Hacker News new | ask | show | jobs
by Xamayon 1405 days ago
I did not mention ZFS specifically. If ZFS has better handling of this kind of thing, that's great, but if you can't trust your memory to be correct you can't trust the data in buffers, the data being hashed, or the data being read from or written out to disk. Additionally, you can't trust the filesystem to behave in the ways that it should. There are many kinds of memory errors, some may for example impact certain data sequences in a fairly deterministic way. Some are completely random, some can be triggered by users or attackers.
1 comments

Unless the filesystem is behaving in a way that is overwhelmingly stupid, the basic logic should still apply. I don't understand how error checking could ever cause data corruption. It might let you know about data corruption which would otherwise have gone unnoticed, but that's not the same thing.

If there is a filesystem that is dumb enough to cause corruption during the checksumming process, please let me know which one, so I can be sure to never ever ever go anywhere near it. :)

A lot of things in computing are overwhelmingly stupid or assume everything will work as expected. I have experienced several data corruption events related to parity data being read incorrectly, not in ZFS, but with hardware and software raid controllers. In one case the hardware raid controller even had ECC memory, but its memory was overheating and thus introducing bad data into calculations when multi bit errors were not correctable. A similarly horrific error condition saw a controller confuse disk IDs in memory and start mirroring one drive to every other drive in the system.
Those are not instances of error checking causing data corruption.
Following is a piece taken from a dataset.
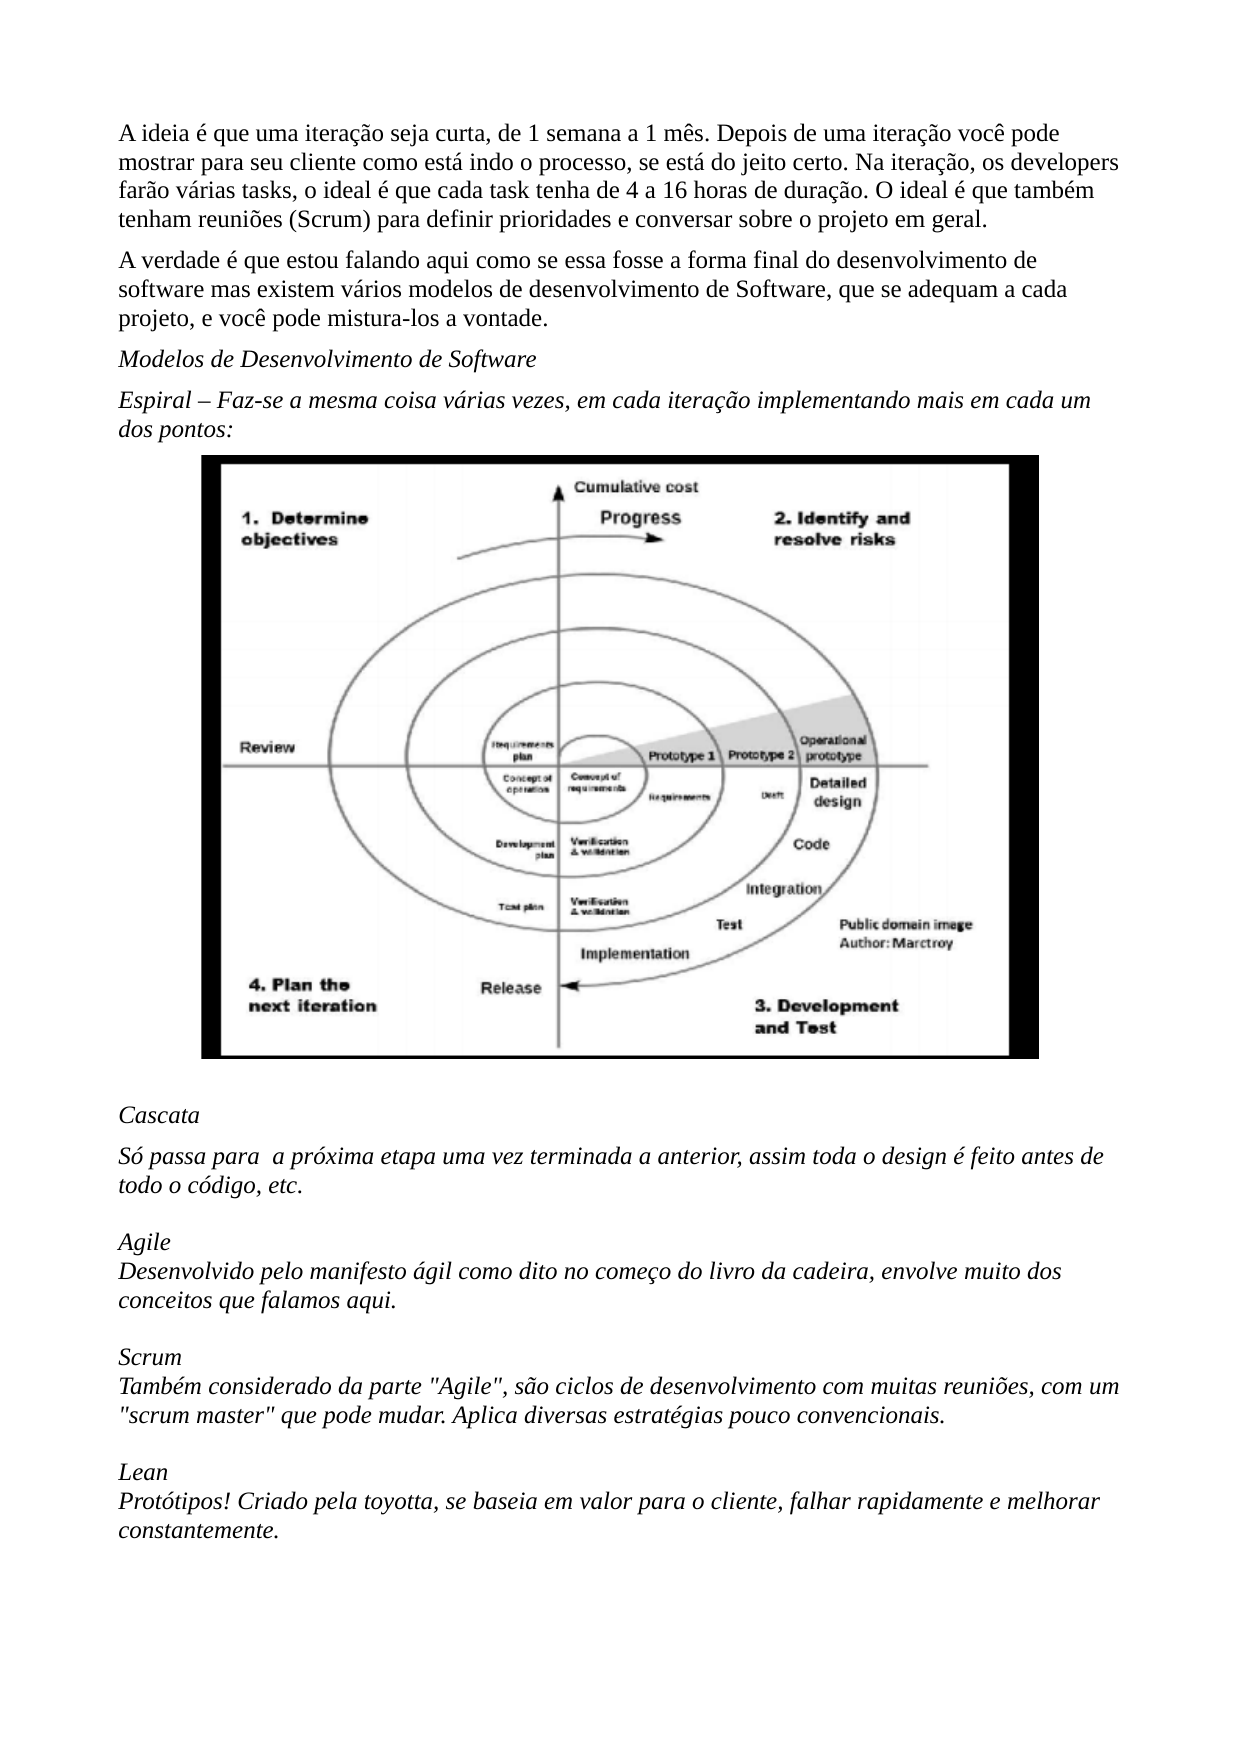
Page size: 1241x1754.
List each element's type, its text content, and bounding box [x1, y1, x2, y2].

As I said, "I don't understand how error checking could ever cause data corruption."

Error checking will only ever help you, not hurt you. It doesn’t matter how bad you memory or disk or raid controller is. Error checking won't necessarily save you from those things, but it can in some cases, and it’ll never make things worse.

But they are though, the parity data calcs being corrupted in that first example caused data corruption during a scheduled array check while the system was under unusually heavy load. Error checking is good, and when things are working right it can only help. That is true, but it can't always be counted on if the hardware, software, etc is untrustworthy for whatever reason.
Okay, well I am totally and utterly confused as to how that could ever be possible, regardless of the hardware. You're confident that if not for the data validation the problem wouldn't have occurred?